Stored items

◇ ◇ ◇ ◇ ◇ ◇ ◇

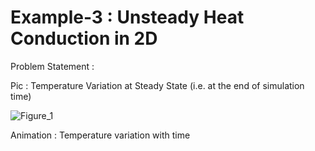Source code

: # Example-3 : Unsteady Heat Conduction in 2D

Problem Statement :



Pic : Temperature Variation at Steady State (i.e. at the end of simulation time)

![Figure_1](https://user-images.githubusercontent.com/68963724/120976432-f6cfdb00-c78f-11eb-8883-d9a121f30ce9.png)


Animation : Temperature variation with time

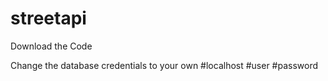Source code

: # streetapi

Download the Code

Change the database credentials to your own
#localhost
#user
#password 



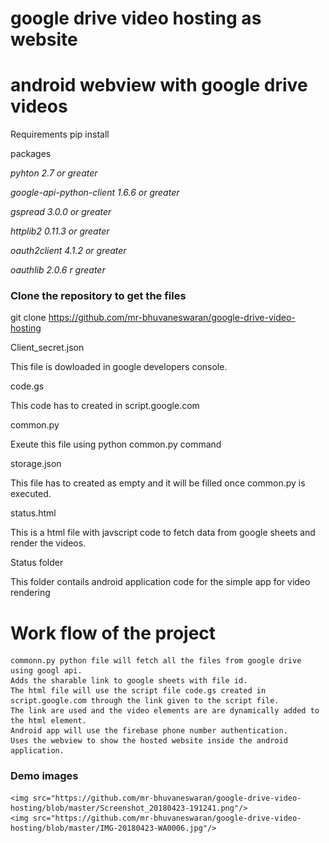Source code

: # google drive video hosting as website 
# android webview with google drive videos

Requirements
pip install <package>
  
packages

*pyhton 2.7 or greater*

*google-api-python-client 1.6.6 or greater*

*gspread 3.0.0 or greater*

*httplib2 0.11.3 or greater*

*oauth2client 4.1.2 or greater*           

*oauthlib 2.0.6 r greater*

  
### Clone the repository to get the files
git clone https://github.com/mr-bhuvaneswaran/google-drive-video-hosting

Client_secret.json

  This file is dowloaded in google developers console.

code.gs

  This code has to created in script.google.com

common.py

  Exeute this file using python common.py command

storage.json

  This file has to created as empty and it will be filled once common.py is executed.

status.html

  This is a html file with javscript code to fetch data from google sheets and render the videos.

Status folder

  This folder contails android application code for the simple app for video rendering
  
# Work flow of the project

    commonn.py python file will fetch all the files from google drive using googl api. 
    Adds the sharable link to google sheets with file id.
    The html file will use the script file code.gs created in script.google.com through the link given to the script file.
    The link are used and the video elements are are dynamically added to the html element.
    Android app will use the firebase phone number authentication.
    Uses the webview to show the hosted website inside the android application.
    
### Demo images
    <img src="https://github.com/mr-bhuvaneswaran/google-drive-video-hosting/blob/master/Screenshot_20180423-191241.png"/>
    <img src="https://github.com/mr-bhuvaneswaran/google-drive-video-hosting/blob/master/IMG-20180423-WA0006.jpg"/>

◇ ◇ ◇ ◇ ◇ ◇ ◇

* Problem *
Identify every line in the records above that contains the string "website", and copy each one in full. Case counts, so match only that exact capitalization.

* Answer space *
: # google drive video hosting as website 
    Uses the webview to show the hosted website inside the android application.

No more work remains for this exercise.